From a letter I received from Member Liz in Nanimo:
"I write to bring your attention to a radio program I listened to recently on CBC Radio (Canadian Broadcasting Company). The program is entitled "Dearest Joan." Now, that's a title that grabs the attention of a letter writing enthusiast indeed!
"Dearest Joan" is a program from "The Doc Project". Doc as in documentary, and can be found at www.cbc.ca/radio/docproject. The programs tell the story of now 90-year-old Joan Gillis, who when she was a 13-year-old girl in 1942 in British Columbia went against the tide of the horrible prejudice of the time when people of Japanese-Canadian ethnicity were being demonized and victimized by opportunistic Anti-Asian sentiment in a government-sanctioned act of ethnic cleansing. Joan steadfastly stood by her school friends who with their families (22,000 people in total!) were torn from their schools, jobs, homes, properties in BC and forced to live in Interment camps and work on farms as labourers in Alberta, Saskatchewan and Manitoba.
Joan wrote to her friends, and received their letters in return. Luckily she had the wisdom to keep these letters, postcards, pictures, envelopes (147 in total) and she has now donated this treasure trove to be kept safe and sound in the archives department of the University of British Columbia in Vancouver.
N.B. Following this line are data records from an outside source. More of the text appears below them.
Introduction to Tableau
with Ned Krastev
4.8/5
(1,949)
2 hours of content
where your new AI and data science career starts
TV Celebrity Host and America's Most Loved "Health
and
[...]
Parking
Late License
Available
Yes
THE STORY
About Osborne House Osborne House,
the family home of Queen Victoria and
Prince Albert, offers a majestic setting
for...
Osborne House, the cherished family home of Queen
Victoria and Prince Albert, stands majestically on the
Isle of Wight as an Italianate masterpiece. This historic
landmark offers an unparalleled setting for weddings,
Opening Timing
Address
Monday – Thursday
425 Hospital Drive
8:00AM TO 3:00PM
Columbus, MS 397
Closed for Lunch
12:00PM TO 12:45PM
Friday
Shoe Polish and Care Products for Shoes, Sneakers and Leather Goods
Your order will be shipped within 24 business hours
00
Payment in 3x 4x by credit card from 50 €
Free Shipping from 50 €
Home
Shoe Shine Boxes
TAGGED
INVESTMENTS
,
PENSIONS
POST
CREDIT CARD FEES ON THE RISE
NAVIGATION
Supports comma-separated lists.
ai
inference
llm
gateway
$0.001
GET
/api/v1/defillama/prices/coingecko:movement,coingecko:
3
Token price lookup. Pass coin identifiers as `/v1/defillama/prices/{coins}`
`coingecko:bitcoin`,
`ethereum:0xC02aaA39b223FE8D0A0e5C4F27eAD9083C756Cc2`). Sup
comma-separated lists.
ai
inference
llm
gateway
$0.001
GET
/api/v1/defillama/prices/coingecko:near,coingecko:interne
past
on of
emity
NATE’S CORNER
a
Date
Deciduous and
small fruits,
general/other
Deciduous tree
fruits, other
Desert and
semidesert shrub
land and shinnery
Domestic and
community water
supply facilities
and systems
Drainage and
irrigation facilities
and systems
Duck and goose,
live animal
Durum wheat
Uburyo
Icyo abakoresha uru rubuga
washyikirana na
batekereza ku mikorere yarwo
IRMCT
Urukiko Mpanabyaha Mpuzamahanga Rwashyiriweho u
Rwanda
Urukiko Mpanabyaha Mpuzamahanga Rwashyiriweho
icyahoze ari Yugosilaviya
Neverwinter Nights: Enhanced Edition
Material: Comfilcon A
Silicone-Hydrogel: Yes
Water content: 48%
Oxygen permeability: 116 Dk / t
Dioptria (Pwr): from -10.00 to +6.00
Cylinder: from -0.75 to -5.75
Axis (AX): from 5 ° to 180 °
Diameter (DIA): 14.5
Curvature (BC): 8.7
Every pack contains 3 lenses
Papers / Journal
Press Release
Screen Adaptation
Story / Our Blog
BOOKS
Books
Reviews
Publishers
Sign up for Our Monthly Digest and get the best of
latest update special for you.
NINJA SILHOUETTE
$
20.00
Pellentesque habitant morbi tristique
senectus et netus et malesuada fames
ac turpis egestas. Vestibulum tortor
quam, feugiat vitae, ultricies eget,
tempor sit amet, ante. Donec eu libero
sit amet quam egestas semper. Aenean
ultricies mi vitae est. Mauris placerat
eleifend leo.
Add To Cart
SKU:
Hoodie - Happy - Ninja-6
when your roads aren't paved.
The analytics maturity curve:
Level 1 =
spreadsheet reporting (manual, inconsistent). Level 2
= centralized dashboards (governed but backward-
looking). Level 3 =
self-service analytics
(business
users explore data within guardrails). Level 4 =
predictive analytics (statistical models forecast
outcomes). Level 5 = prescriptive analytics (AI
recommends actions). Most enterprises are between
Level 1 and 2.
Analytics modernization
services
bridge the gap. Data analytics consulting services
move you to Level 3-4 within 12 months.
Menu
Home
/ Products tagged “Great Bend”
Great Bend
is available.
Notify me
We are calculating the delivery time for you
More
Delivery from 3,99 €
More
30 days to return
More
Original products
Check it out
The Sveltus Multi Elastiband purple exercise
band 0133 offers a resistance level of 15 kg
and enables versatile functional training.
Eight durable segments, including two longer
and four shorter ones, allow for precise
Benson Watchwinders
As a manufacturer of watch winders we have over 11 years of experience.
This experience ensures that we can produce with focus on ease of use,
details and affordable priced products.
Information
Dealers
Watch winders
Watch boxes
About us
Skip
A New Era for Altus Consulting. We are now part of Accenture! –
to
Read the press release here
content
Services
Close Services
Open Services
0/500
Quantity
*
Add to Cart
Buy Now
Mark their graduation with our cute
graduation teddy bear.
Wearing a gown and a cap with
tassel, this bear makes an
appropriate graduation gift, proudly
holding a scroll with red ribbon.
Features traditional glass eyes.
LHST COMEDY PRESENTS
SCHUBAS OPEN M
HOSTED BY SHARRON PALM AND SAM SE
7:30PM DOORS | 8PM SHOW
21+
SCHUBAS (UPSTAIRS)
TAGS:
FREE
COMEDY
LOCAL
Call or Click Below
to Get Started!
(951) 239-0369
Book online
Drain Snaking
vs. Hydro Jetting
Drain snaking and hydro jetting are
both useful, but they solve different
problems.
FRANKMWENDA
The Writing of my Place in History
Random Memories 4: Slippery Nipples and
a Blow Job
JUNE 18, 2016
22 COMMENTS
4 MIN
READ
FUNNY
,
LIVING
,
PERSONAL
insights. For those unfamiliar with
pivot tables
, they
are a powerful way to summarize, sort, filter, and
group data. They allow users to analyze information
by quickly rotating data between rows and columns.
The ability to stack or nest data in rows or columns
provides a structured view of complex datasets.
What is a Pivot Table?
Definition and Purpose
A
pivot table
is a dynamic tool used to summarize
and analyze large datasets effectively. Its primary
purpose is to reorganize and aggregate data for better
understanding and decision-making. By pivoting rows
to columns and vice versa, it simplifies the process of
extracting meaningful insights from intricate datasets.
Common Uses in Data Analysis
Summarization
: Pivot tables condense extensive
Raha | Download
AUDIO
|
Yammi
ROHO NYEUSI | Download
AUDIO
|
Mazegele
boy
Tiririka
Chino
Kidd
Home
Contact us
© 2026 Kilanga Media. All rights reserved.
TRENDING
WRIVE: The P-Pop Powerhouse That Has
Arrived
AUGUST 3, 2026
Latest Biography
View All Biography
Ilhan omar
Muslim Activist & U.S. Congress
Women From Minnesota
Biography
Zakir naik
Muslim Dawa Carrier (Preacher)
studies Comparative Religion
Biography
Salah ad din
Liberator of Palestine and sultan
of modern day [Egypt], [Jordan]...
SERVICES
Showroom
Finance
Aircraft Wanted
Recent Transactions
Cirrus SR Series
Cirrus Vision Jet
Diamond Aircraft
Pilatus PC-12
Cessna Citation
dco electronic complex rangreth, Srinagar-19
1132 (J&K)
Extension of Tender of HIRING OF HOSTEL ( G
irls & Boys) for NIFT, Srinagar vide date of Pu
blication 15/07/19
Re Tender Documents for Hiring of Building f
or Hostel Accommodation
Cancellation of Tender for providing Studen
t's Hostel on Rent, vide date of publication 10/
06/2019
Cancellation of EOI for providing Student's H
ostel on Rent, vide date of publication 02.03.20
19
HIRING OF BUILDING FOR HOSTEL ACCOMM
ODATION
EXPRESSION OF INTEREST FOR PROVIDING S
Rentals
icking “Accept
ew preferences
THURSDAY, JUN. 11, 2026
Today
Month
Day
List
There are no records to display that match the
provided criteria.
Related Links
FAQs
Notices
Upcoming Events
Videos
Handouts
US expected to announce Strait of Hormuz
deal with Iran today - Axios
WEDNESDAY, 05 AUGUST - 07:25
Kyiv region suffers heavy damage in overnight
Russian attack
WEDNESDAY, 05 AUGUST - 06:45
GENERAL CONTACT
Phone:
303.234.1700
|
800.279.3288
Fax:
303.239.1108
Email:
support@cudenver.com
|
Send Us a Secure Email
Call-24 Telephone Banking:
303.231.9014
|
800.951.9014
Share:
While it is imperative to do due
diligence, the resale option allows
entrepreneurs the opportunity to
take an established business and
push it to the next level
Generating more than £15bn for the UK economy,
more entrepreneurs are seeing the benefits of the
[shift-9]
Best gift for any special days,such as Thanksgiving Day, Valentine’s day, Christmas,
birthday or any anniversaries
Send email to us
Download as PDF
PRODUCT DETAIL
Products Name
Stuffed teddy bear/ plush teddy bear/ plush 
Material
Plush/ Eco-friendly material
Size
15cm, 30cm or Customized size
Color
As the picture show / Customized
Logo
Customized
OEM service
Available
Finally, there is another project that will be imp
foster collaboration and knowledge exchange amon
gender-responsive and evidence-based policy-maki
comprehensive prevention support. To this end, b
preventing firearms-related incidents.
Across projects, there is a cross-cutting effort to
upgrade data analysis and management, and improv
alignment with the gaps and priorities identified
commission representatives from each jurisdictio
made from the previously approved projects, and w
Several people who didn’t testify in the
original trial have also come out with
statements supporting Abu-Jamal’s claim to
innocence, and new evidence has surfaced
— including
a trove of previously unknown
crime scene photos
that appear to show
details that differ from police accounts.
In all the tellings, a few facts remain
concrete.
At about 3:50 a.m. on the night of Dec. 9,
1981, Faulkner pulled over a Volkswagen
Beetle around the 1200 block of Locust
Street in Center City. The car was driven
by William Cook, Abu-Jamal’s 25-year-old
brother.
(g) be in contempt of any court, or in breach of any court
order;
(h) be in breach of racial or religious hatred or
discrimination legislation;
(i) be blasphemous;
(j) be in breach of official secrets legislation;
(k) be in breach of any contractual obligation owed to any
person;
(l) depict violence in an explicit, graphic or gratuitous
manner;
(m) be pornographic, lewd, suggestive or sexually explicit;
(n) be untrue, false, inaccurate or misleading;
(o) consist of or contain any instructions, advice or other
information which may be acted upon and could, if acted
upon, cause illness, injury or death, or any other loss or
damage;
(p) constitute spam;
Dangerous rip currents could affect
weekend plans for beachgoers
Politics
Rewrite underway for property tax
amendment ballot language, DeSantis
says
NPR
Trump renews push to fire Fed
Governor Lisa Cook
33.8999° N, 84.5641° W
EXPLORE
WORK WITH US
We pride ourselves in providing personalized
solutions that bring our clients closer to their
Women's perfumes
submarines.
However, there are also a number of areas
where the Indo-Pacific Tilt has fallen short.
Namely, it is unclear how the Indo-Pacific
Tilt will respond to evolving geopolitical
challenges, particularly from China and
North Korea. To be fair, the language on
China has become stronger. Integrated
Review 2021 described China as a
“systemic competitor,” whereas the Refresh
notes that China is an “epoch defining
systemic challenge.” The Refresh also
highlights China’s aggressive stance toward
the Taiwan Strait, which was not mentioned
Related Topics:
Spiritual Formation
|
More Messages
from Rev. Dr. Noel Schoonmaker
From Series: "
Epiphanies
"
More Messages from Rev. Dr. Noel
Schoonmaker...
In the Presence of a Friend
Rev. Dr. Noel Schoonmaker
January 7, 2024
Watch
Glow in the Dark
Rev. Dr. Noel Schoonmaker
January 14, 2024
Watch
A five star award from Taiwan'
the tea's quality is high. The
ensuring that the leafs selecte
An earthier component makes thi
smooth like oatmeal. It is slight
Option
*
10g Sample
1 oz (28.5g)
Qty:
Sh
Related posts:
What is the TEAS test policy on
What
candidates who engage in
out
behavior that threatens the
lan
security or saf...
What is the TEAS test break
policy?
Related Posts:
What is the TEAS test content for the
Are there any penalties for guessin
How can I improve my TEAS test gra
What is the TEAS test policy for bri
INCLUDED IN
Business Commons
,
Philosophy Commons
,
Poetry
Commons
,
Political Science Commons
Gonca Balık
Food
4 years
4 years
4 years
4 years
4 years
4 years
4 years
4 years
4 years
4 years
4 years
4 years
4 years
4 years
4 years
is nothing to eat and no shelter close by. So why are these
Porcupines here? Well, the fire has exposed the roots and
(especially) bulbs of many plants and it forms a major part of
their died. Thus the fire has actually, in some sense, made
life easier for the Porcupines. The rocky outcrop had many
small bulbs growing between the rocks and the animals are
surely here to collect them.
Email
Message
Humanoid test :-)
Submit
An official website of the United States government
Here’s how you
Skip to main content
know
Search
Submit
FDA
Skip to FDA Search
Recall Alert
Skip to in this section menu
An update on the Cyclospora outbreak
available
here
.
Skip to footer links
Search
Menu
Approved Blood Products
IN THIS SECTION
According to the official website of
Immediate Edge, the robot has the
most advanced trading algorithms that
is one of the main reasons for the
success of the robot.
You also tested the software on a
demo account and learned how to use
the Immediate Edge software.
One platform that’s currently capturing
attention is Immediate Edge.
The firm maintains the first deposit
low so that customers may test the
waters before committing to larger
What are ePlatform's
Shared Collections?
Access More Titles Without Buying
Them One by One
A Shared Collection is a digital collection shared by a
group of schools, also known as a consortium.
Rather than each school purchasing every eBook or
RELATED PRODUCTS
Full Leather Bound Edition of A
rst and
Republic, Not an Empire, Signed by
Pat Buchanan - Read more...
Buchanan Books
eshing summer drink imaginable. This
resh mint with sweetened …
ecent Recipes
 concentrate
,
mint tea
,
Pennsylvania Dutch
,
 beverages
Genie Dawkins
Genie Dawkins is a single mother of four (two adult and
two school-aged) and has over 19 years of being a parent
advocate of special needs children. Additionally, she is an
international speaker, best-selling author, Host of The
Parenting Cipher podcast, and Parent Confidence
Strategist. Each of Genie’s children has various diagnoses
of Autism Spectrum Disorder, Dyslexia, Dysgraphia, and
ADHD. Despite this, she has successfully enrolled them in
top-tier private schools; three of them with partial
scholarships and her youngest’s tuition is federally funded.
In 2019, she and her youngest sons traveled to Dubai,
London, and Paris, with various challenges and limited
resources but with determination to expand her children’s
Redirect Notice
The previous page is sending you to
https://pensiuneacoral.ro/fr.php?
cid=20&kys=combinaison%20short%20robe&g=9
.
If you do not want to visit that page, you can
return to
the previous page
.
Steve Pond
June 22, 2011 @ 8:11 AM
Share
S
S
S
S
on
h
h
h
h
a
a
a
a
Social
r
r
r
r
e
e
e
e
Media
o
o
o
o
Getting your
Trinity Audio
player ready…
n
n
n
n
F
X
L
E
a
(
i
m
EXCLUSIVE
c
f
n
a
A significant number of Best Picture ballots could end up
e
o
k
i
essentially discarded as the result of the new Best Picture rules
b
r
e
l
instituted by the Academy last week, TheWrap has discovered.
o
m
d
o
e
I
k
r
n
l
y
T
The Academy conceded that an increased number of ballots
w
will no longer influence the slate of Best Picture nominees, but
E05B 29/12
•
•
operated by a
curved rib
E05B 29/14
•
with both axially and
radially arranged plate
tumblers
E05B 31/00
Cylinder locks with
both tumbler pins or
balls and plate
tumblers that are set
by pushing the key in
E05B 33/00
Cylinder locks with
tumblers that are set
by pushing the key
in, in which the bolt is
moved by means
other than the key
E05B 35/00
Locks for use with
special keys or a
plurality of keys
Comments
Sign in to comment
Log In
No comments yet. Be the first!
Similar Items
These letters are powerful. They give voice to the teenage experience of war. They speak of loneliness and homesickness, as well as the harsh conditions and manual labour these kids were forced to endure. We in the Letter Writers Alliance know in our guts the power, beauty, magic of the humanity of a written letter. This documentary show us the power of how letters can endure the passage of time and stand as a witness to history to make us accountable for our actions as a country."
Oh thank you! I can't wait to watch this documentary.
Posted by: Cynthia | July 27, 2018 at 09:08 AM
Wonderful, Thank you for sharing this! I hope you don't mind but I have shared this with some others.